Members of the College said:
Věra Jourová, Vice-President for Values and Transparency, said: “This proposal aims to achieve two goals. First, to address consumers’ concerns who do not want to buy products that are made with the involvement of forced labour or that destroy the environment, for instance. Second, to support business by providing legal certainty about their obligations in the Single Market. This law will project European values on the value chains, and will do so in a fair and proportionate way.”
Didier Reynders, Commissioner for Justice said: “This proposal is a real game-changer in the way companies operate their business activities throughout their global supply chain. With these rules, we want to stand up for human rights and lead the green transition. We can no longer turn a blind eye on what happens down our value chains. We need a shift in our economic model. The momentum in the market has been building in support of this initiative, with consumers pushing for more sustainable products. I am confident that many business leaders will support this cause.”
Thierry Breton, Commissioner for the Internal Market, said:”While some European companies are already leaders in sustainable corporate practices, many still face challenges in understanding and improving their environmental footprint and human rights track record. Complex global value chains make it particularly difficult for companies to get reliable information on their suppliers’ operations. The fragmentation of national rules further slows down progress in the take up of good practices. Our proposal will make sure that big market players take a leading role in mitigating the risks across their value chains while supporting small companies in adapting to changes.”
The proposal will be presented to the European Parliament and the Council for approval. Once adopted, Member States will have two years to transpose the Directive into national law and communicate the relevant texts to the Commission.
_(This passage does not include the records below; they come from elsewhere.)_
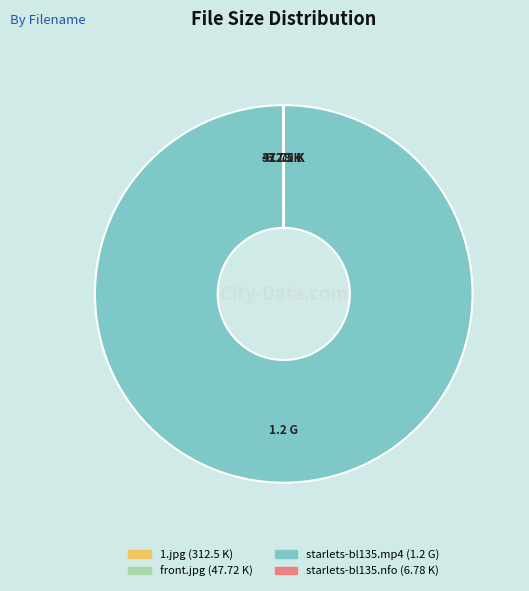

Which slice represents more than half of the pie?

starlets-bl135.mp4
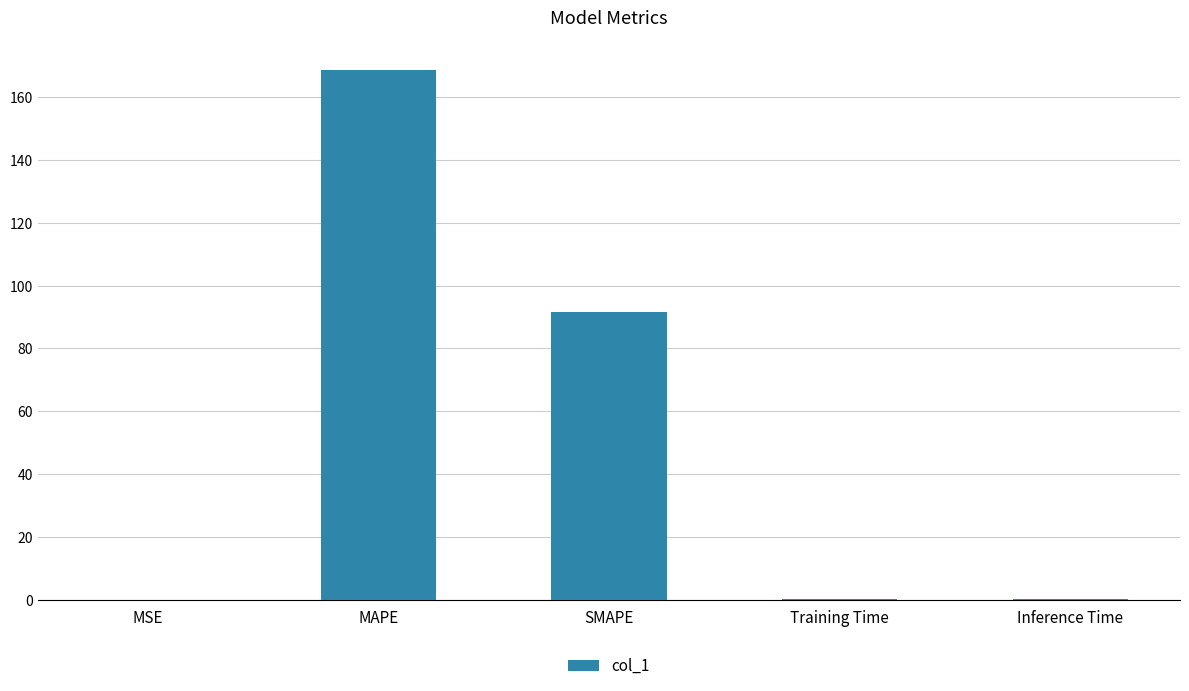

How many distinct data groups are displayed?

1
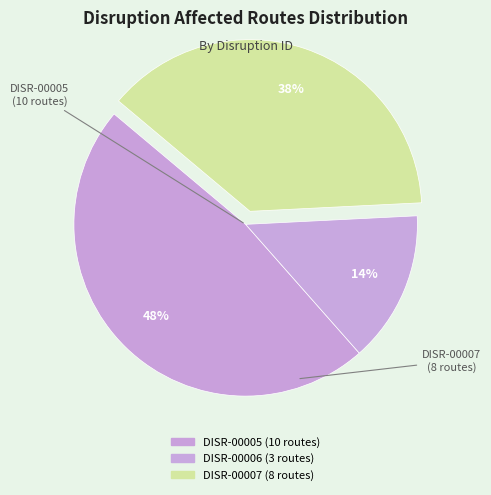

Which slice is the smallest?

DISR-00006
European companies are global leaders in sustainability performance. Sustainability is anchored in EU values and companies show a commitment to respecting human rights and to reducing their impact on the planet. Despite this, companies’ progress in integrating sustainability, and in particular human rights and environmental due diligence, into corporate governance processes remains slow.
To address these challenges, in March 2021, the European Parliament called on the Commission to submit a legislative proposal on mandatory value chain due diligence. Similarly, on 3 December 2020, the Council in its conclusions called on the Commission to present a proposal for an EU legal framework on sustainable corporate governance, including cross-sector corporate due diligence along global value chains.
The Commission’s proposal responds to these calls, taking closely into account the responses gathered during an open public consultation on the sustainable corporate governance initiative launched by the Commission on 26 October 2020. In preparing the proposal, the Commission also considered the broad base of evidence collected through two commissioned studies on directors’ duties and sustainable corporate governance (July 2020) and on due diligence requirements in the supply chain (February 2020).